- **TASK INSTRUCTIONS**: Copy the stretch of the court opinion from "On September 12, 1988" through "names were given.", word for word.

- **PAGE EXCERPT**:
Decided: February 1, 1990.

STATE OF NEW JERSEY, PLAINTIFF,
v.
ELIZABETH LYNN CITTA AND GREGORY FUHS, DEFENDANTS



Imbriani, J.s.c.

Imbriani

[265 NJSuper Page 210] Is the warrantless use of binoculars by a police officer to observe objects not visible to the naked eye an unreasonable search under the Fourth Amendment to the U.S. Constitution? We hold it is not.*fn1 The only comment on this issue which we could find in a U.S. Supreme Court decision was dicta in On Lee v. United States, 343 U.S. 747, 754, 72 S. Ct. 967, 972, 96 L. Ed. 1270, 1276 (1952) stating that "[the] use of bifocals, field glasses or the telescope to magnify the object of a witness' vision is not a forbidden search or seizure, even if they focus without his knowledge

or consent upon what one supposes to be private indiscretions".

On September 12, 1988 an anonymous telephone call was received at police headquarters on their drug hotline stating that marijuana plants were being grown in the backyard of premises at 402A Amwell Road in Franklin Township. The caller described a mail box and two cars parked on the premises. No names were given.

- **DATA LISTING**:
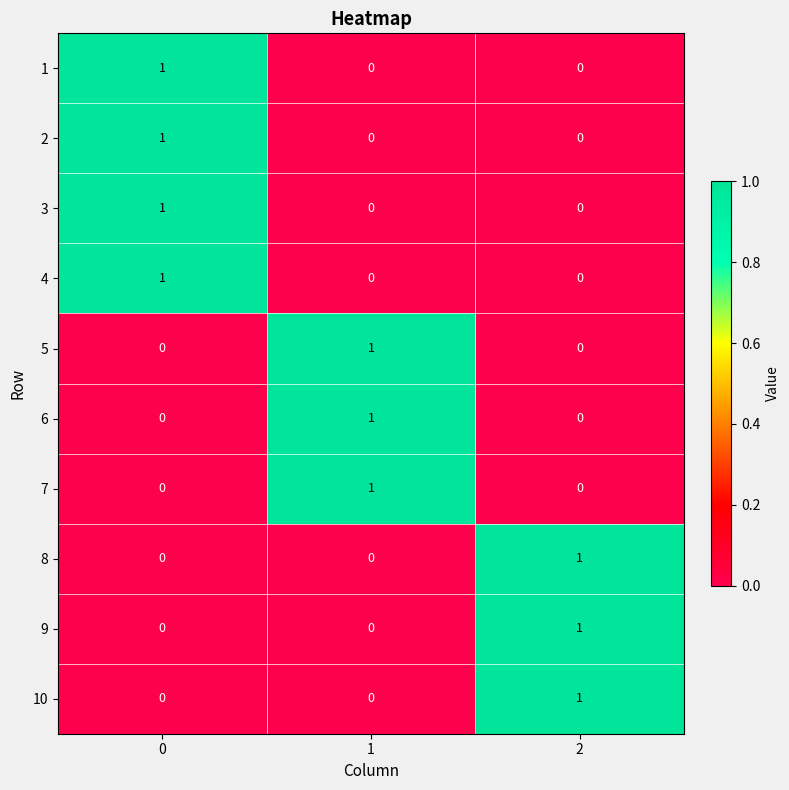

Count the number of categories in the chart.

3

--

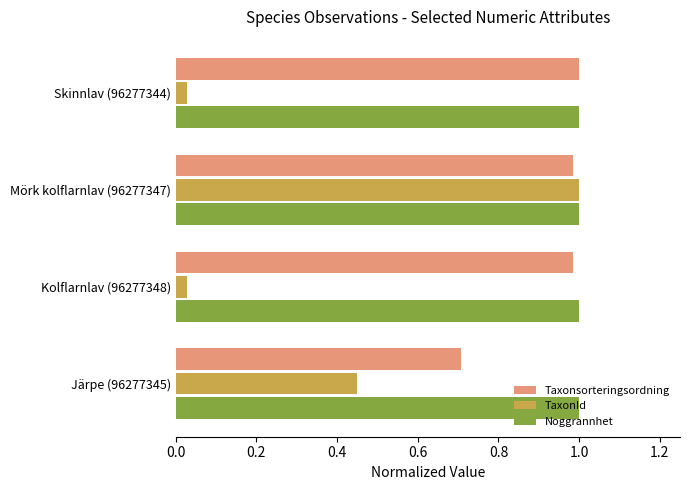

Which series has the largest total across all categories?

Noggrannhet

- **ANSWER TO THE PROBLEM**:
On September 12, 1988 an anonymous telephone call was received at police headquarters on their drug hotline stating that marijuana plants were being grown in the backyard of premises at 402A Amwell Road in Franklin Township. The caller described a mail box and two cars parked on the premises. No names were given.